Alterskontrolle nur für bestimmte Dienste verpflichtend

Die ebenfalls stark kritisierte Altersverifikation will das EU-Parlament den Anbietern überlassen, diese wird damit nicht verpflichtend. Sollte der Dienst sie dennoch einführen, würden auch hier neue Regeln gelten: So dürften die Anbieter für den Altersabgleich keine biometrischen Daten verlangen und den Prozess betreffende Daten dürften zudem nicht dauerhaft gespeichert werden. Gleichzeitig müssten die Dienste anonyme Zugänge ermöglichen.

Schärfere Regeln sieht der Text allerdings für Anbieter von pornographischen Inhalten sowie bei Kommunikationsmöglichkeiten in Computerspielen vor: So soll für Erstere eine Altersverifikation verpflichtend sein, darüber hinaus müssen diese automatisch erkennen können, wenn Nutzer nach Missbrauchsmaterial suchen. Bei Chats in Spielen muss zudem eine leicht auffindbare Hilfe-Möglichkeit angezeigt werden, an die sich Betroffene wenden können.

Generell, so der Text, sollen die eingesetzten Technologien dem Text nach auf ihre Leistungsfähigkeit hin überprüft werden, unabhängig davon, ob sie von den Behörden bereitgestellt oder vom jeweiligen Anbieter selbst entwickelt wurden. Damit soll ein Agieren innerhalb der Gesetze garantiert werden, ohne den Betreibern eine bestimmte Technologie zur Umsetzung vorzuschreiben.
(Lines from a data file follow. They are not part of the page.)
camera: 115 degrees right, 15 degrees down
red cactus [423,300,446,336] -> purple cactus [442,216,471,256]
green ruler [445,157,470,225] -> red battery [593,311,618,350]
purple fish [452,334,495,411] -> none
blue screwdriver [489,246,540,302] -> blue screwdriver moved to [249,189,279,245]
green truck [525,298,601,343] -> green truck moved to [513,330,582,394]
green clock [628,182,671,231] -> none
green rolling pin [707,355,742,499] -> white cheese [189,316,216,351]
Gleichzeitig müssen die Diensteanbieter den „eingebauten Datenschutz und die eingebaute Sicherheit“ der Technologien gewährleisten.
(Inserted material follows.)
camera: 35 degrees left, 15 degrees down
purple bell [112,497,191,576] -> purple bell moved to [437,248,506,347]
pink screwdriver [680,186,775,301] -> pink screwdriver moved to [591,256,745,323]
Auch Hosting-Dienste werden mehr in die Pflicht genommen: Diese müssen den Zugang zu entsprechenden Inhalten entfernen oder sperren, sobald sie eine entsprechende Anordnung erhalten. Meldungen von Strafverfolgungsbehörden können nun auf elektronischem Wege erfolgen, was wiederum die Zeiträume verkürzt. Gleiche Kommunikationswege können sich nun auch Nutzer bedienen, um entsprechende Inhalte zu melden. Damit wären auch anonyme Meldungen möglich.

Einigung ungewiss

Viele der jetzt überarbeiteten Punkte waren schon in den ersten Entwürfen zu finden, wurden von den Abgeordneten seinerzeit jedoch scharf kritisiert und als nicht bürgerrechtskonform bewertet. Auch der Bundesrat äußerte bereits im letzten Jahr gravierende grundrechtliche Bedenken. Nach Ansicht des juristischen Dienst des EU-Rats (CLS) würden die Regelungen gegen EU-Grundrechte verstoßen und die Verordnung den Juristen zufolge daher in ihrer ursprünglichen Form vor dem EuGH keinen Bestand haben. Bei der Vorratsdatenspeicherung reichte bereits das anlasslose Sammeln von Verkehrs- und Standortdaten aus, um dem Vorhaben einen rechtlichen Riegel vorzuschieben, bei der Chat-Kontrolle geht es sogar um ganze Kommunikationsinhalte, die einem noch stärkeren Schutz unterliegen. Diese Sichtweise ist insofern erstaunlich, als das sich gerade der EU-Rat sich von Anfang an für eine härtere Gangart ausgesprochen hat.

Am 13. November will der Ausschuss nun final über den Kompromiss abstimmen lassen, die für heute geplante Debatte wurde deshalb verschoben.